Tim did a bunch of errands this afternoon, he's so helpful.
Pax had his first explosive poo, all over his cute outfit. Most the time he's naked (except for diaper), of course the one time I had him dressed, pee and poo everywhere.
We had a nice switch last night. Went from me not being sure how I was going to nurse through the night, my nipples were so tender and bruised feeling, but then when I woke up to nurse him, there was no pain with the latch, same with his next feed and his feeds today. He finally seems to be opening his mouth wide enough, and not flicking so hard with his tongue. I stopped trying to force his latch, and just let him play with the boob and the nipple, and he's started getting better at latching himself. I still help a bit, but not like what I was doing before.
So funny though, he sleeps the first half the night on Tim's chest, and then last night when it was time to nurse, he was grunting and pushing and trying to roll and using his feet and hands to push himself right over to me. I was right beside Tim, and Paxton obviously knew I was there. He's so strong, he pushes himself right up onto his elbows and his knees on me and pushes himself to my breast when he wants to feed. Even when he was born and in the nursery right after, with Tim, he pushed himself up onto his knees and elbows. He sleeps the second half of the night on me, and it's working for us so far.
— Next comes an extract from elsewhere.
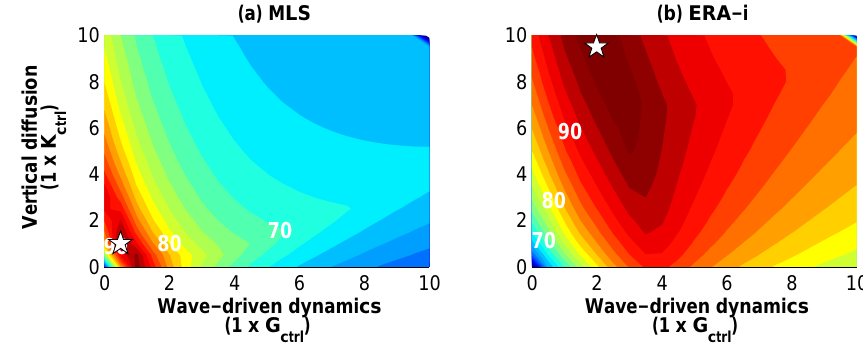
Figure 10. The total scores (%) of the synthetic MLS and ERA-i tape recorders at 400K.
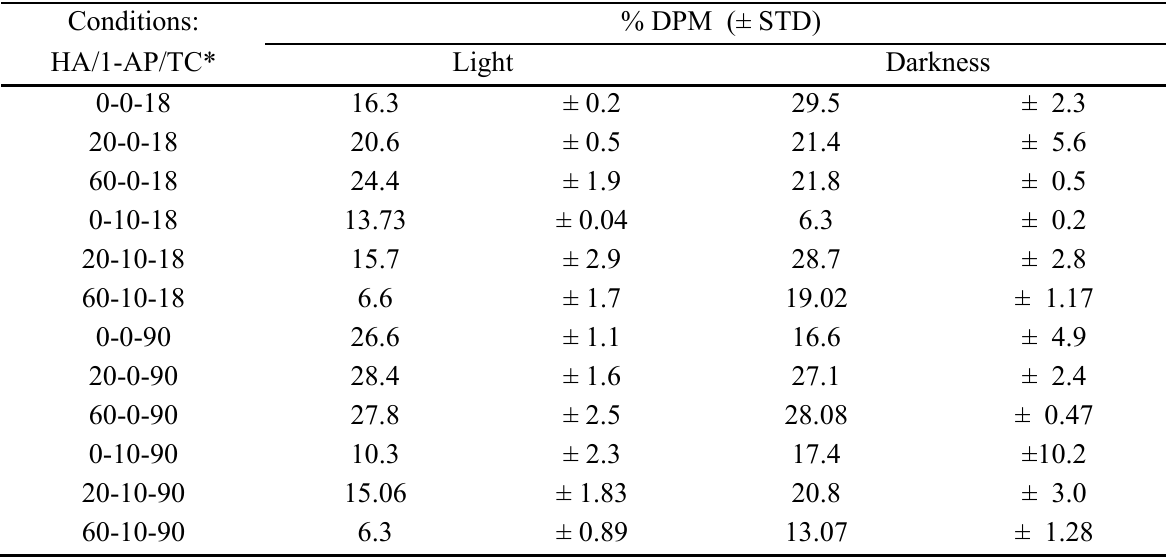
Table 2. Percent of 14 C-D-glucose mineralized ( ± STD) by heterotrophic bacteria after exposure to 1- AP in sunlight and darkness for 18 and 90 minutes, in the presence or in the absence of HA, for 18 and 90 minutes.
I was a big nervous of co-sleeping, but Tim really encouraged me to try it, and it's good. I know it isn't for everyone, but I feel comforted knowing he's right there.
My friend Susie stopped by with a bunch of outfits for the baby, and had some snuggle time. She's been trying for a long time to have a baby, and she's told me that people get a bit weird and don't want to talk about their pregnancies with her, or about their babies too much. I think they are trying to be sensitive to her, but she wants to hear and see. I told her she's welcome to come for a baby snuggle whenever she needs one.
I'm able to go longer without my drugs, before I was counting the minutes of the last hour before it was time, and now I'm finding I go an hour over, although I'm not ready for that yet because I end up hurting a bit too much. I cannot wait to be done.